REQUIRED ACTION A: In the Woody Allen interview, rewrite the passage from "Letty, you’ve produced" to "always the same.", replacing "procedure" with "method" throughout.

EXTRACTED TEXT:
With 16 Best Original Screenplay nominations and three wins, Woody Allen is the most Oscar-nominated screenwriter of all time (his last win was for 2011’s Midnight in Paris). His personal acclaim is perhaps matched only by his personal history. As the filmmaker has been making films at a once-a-year click since 1969 (only missing a yearly film here and there) the steady stream of films has not only provided yearly entertainment, but also a yearly heap of think pieces on the sexual abuse allegation against Allen.
While attending the press day for Allen’s newest, Café Society, I spoke with his two trusted producers, his sister Letty Aronson and his friend Edward Walson. We mostly talked about their working history with Allen and Allen’s seamless transition to digital (Society is perhaps his most lush looking film yet) but I also wanted to ask how they would like to convince people that it might be okay to watch a Woody Allen film (now) if you feel revolted about the allegation. Whether or not their answer appeases you, it was at least answered. I enjoyed his new film but I do feel some qualms about recommending his new work (aside from writing a positive review for Society). Ultimately, it’s up to each individual.
Letty, you’ve produced every Woody Allen film since 1994’s Bullets Over Broadway. How has his process changed from decade to decade?
LETTY ARONSON: He hasn’t really changed. It’s the same process, Woody doing his thinking and then his writing, casting and you know we have a finite amount of time because of budgets to film the movie but no, the procedure is the same. Of course what’s different is the script and the actors, that kind of thing but the actual procedure is always the same.
How did you both get involved with producing for Woody?
ARONSON: I’m Woody’s sister so I’ve really been involved forever but it was much later in life that he asked me to help produce and sell his pictures, but Edward can tell you his story.

DATA FOR ANALYSIS:
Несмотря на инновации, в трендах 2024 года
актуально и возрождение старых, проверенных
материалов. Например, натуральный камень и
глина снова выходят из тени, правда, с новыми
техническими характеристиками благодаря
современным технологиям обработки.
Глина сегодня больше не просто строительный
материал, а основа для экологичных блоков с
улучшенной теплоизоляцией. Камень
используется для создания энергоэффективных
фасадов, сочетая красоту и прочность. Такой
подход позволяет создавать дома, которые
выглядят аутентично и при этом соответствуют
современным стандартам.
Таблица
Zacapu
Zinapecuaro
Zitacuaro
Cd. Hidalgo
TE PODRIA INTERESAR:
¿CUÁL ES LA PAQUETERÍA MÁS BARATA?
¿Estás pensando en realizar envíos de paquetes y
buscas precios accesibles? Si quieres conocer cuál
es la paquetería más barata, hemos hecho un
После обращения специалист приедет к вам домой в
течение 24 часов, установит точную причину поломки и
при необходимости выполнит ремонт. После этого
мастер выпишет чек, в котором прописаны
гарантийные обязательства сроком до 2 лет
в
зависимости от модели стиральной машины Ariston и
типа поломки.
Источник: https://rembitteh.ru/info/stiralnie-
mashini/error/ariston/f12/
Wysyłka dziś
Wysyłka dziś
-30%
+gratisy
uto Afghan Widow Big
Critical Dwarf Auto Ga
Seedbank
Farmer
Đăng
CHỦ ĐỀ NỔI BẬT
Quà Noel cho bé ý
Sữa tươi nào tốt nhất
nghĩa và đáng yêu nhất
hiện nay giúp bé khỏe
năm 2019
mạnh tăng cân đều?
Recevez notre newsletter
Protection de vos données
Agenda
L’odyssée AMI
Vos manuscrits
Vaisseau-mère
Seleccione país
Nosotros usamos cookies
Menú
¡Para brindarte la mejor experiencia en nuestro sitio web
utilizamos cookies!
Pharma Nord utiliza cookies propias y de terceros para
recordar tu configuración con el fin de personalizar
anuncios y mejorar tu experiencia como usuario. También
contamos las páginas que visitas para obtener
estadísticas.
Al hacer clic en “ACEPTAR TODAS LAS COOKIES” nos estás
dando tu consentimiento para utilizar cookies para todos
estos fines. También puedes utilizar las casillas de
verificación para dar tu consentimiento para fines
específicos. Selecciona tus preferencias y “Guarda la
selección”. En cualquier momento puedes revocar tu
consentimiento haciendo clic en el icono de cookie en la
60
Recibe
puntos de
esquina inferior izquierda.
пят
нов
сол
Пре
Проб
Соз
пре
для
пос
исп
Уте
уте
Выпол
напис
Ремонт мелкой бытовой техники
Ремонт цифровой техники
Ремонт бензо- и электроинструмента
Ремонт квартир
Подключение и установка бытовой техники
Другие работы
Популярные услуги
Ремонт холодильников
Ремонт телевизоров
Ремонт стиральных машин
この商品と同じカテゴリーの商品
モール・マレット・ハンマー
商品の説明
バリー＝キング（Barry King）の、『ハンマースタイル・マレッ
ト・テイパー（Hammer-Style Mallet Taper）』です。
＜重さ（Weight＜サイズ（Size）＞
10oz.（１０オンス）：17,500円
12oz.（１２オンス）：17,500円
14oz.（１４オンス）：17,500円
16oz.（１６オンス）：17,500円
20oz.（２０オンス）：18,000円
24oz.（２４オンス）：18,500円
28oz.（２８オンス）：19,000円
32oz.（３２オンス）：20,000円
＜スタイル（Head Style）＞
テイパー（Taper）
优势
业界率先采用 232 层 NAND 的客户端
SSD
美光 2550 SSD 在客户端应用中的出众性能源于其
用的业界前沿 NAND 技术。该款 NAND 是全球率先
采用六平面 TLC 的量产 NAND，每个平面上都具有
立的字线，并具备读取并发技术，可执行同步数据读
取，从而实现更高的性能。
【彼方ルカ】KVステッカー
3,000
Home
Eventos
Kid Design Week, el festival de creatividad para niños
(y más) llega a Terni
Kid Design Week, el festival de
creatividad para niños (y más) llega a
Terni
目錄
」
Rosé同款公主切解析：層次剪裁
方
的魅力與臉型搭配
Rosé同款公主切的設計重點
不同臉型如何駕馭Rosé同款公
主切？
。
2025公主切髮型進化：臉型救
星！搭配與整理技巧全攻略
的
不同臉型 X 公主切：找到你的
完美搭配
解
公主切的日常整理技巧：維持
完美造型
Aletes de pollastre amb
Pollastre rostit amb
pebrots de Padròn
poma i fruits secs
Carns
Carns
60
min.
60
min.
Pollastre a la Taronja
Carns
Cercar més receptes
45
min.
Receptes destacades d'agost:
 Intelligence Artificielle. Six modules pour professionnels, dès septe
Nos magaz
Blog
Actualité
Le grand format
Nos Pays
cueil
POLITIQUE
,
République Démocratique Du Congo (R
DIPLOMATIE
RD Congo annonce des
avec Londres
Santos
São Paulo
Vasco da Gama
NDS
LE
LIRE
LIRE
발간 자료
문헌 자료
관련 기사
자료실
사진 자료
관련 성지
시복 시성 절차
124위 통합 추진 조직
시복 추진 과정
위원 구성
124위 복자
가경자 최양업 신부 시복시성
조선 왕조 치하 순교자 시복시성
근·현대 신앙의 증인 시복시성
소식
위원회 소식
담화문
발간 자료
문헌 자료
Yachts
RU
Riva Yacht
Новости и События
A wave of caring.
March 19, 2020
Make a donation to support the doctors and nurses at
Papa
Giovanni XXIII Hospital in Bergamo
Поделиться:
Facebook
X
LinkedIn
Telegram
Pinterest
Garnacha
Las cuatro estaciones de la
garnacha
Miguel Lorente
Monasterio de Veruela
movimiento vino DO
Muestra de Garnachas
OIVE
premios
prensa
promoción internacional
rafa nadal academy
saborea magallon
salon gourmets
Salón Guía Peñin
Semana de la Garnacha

REQUIRED ACTION B: Copy the records word for word from their first line to the line with "buscas precios accesibles?", including both of those lines.

TASK SOLUTION A:
Letty, you’ve produced every Woody Allen film since 1994’s Bullets Over Broadway. How has his process changed from decade to decade?
LETTY ARONSON: He hasn’t really changed. It’s the same process, Woody doing his thinking and then his writing, casting and you know we have a finite amount of time because of budgets to film the movie but no, the method is the same. Of course what’s different is the script and the actors, that kind of thing but the actual method is always the same.

TASK SOLUTION B:
Несмотря на инновации, в трендах 2024 года
актуально и возрождение старых, проверенных
материалов. Например, натуральный камень и
глина снова выходят из тени, правда, с новыми
техническими характеристиками благодаря
современным технологиям обработки.
Глина сегодня больше не просто строительный
материал, а основа для экологичных блоков с
улучшенной теплоизоляцией. Камень
используется для создания энергоэффективных
фасадов, сочетая красоту и прочность. Такой
подход позволяет создавать дома, которые
выглядят аутентично и при этом соответствуют
современным стандартам.
Таблица
Zacapu
Zinapecuaro
Zitacuaro
Cd. Hidalgo
TE PODRIA INTERESAR:
¿CUÁL ES LA PAQUETERÍA MÁS BARATA?
¿Estás pensando en realizar envíos de paquetes y
buscas precios accesibles? Si quieres conocer cuál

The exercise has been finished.